Le CPL ne cachait pas son ambition de conquérir Achrafieh lorsque ce quartier s'est émancipé de la tutelle électorale sunnite. Mais cette ambition s'est heurtée à un cinglant désaveu des électeurs de la circonscription, un désaveu dont l'ampleur torpille l'un des arguments majeurs de l'état-major et de l'électorat aounistes depuis 2005, à savoir que le CPL et ses alliés chrétiens sont toujours gagnants en terre chrétienne.
Chute de Gebran Bassil, ascension d'Alain Aoun
Les résultats au Batroun et dans le Koura, où le 14 Mars a également fait le grand chelem, sont venus confirmer ce désaveu. Dans la première de ces deux circonscriptions, la défaite du ministre des Télécoms, Gebran Bassil, tenant de la ligne dure au sein du CPL, est d'autant plus chargée de signification que l'autre parent du général, Alain Aoun, chef de file de la tendance modérée, est, lui, vainqueur à Baabda. Or ces quatre dernières années, il était de notoriété publique que le gendre avait l'oreille de Michel Aoun, aux dépens du neveu.

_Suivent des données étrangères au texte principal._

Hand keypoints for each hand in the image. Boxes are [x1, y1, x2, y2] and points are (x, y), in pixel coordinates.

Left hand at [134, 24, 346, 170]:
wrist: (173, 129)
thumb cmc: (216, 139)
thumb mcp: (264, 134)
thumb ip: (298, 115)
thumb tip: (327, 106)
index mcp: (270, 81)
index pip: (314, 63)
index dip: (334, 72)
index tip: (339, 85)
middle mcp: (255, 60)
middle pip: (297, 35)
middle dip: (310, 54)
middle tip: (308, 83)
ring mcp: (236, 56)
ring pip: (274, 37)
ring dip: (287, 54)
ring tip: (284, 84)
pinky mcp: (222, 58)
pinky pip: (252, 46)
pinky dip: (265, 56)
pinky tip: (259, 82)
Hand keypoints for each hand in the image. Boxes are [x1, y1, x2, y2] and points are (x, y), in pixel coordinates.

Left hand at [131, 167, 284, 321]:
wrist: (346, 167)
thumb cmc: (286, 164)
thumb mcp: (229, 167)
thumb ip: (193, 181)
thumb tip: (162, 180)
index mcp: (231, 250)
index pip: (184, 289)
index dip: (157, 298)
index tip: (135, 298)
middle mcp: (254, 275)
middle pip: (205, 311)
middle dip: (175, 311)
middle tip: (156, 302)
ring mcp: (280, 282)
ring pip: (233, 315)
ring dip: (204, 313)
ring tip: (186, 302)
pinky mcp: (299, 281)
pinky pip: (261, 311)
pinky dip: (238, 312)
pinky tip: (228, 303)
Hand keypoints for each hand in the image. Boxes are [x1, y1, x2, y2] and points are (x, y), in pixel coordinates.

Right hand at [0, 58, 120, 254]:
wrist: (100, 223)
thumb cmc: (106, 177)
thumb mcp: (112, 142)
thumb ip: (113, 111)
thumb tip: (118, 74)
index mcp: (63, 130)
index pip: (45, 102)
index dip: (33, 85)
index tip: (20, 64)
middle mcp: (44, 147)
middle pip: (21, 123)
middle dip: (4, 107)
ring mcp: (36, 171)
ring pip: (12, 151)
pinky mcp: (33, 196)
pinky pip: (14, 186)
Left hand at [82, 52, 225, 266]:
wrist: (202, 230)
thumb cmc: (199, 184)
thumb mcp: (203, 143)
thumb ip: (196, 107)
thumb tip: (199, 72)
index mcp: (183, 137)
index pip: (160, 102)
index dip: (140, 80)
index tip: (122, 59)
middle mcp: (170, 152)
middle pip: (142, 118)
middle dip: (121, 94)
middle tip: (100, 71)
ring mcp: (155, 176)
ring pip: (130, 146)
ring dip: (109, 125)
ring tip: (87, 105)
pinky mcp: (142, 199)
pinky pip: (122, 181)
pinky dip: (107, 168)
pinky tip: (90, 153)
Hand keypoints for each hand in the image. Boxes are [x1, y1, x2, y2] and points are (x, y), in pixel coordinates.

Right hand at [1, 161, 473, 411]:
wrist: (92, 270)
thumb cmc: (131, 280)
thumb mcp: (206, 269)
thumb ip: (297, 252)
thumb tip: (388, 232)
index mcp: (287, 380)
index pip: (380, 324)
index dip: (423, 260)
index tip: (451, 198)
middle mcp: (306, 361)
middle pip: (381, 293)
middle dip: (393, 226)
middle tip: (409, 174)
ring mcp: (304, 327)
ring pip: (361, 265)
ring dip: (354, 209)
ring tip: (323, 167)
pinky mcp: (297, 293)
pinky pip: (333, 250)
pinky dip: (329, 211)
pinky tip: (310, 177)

Une révision de la ligne politique du CPL n'est donc pas à écarter.
Cependant, les victoires du Courant aouniste à Jbeil et à Baabda, dans ce qu'elles doivent au poids et à la mobilisation maximale de l'électorat chiite, confirment a contrario l'ampleur du recul de la popularité du général chez les électeurs chrétiens.
À Jbeil, il semblerait que le nombre des votants chiites ait dépassé les dix mille, c'est-à-dire plus que le double du chiffre de 2005, sous l'effet d'une mobilisation massive exercée par le Hezbollah. Or selon les résultats donnés en fin de soirée, il paraissait clair que sans ce vote chiite, les trois candidats de la liste du CPL auraient été battus, le vote chrétien étant allé majoritairement au secrétaire général du 14 Mars, Farès Souhaid, et aux deux candidats indépendants.
Il était difficile de savoir si le même phénomène s'était produit à Baabda. Ce qui est néanmoins clair, c'est qu'en dépit de la victoire de l'alliance CPL-Hezbollah, cette circonscription à majorité chrétienne a cessé d'être le fief intouchable du général Aoun, le vote chrétien en sa faveur ayant fortement reculé par rapport à 2005.
Il en est de même au Kesrouan où le CPL conserve ses positions, mais en cédant des milliers de voix à ses adversaires.
Mais, sur le plan national, c'est bien sûr la bataille de Zahlé qui a été l'une des plus importantes pour assurer la victoire du 14 Mars, lequel a emporté les sept sièges de la circonscription, alors qu'il n'en détenait qu'un seul depuis 2005. Là, le vote sunnite a été absolument déterminant pour Nicolas Fattouche et ses colistiers. La bataille se solde par la chute de l'héritier du leadership traditionnel de Zahlé, Élie Skaff.
À Jezzine, le CPL a remporté haut la main son duel contre le président de la Chambre, Nabih Berry. Mais là aussi, il sera intéressant, dès les prochains jours, d'examiner de près l'orientation prise par le vote chiite et, par voie de conséquence, de savoir dans quel sens le Hezbollah a arbitré la compétition.
Enfin, les circonscriptions de Zghorta et de Bécharré sont demeurées fidèles à elles-mêmes, la première accordant ses trois sièges à Sleimane Frangié et ses colistiers, et la seconde renouvelant son allégeance totale aux Forces libanaises.
Dans les régions à dominantes sunnite et chiite, le scrutin n'a enregistré aucune surprise, comme prévu. Le chef du Courant du futur, Saad Hariri, n'a à aucun moment été menacé à Beyrouth III, pendant qu'à Tripoli, l'alliance Hariri-Safadi-Mikati raflait la mise, laissant les adversaires loin derrière.
À Saïda, Fouad Siniora a parfaitement réussi sa sortie du Grand Sérail, s'imposant sans souci avec sa colistière Bahia Hariri face au sortant Oussama Saad. Ailleurs au Liban-Sud, ainsi qu'à Baalbeck-Hermel, le Hezbollah mène le jeu sans rival, mais il faudra comparer dans les prochains jours ses résultats à ceux de 2005. Il en est de même pour le Courant du futur au Akkar, à Minié-Denniyé et dans la circonscription de la Békaa-Ouest-Rachaya.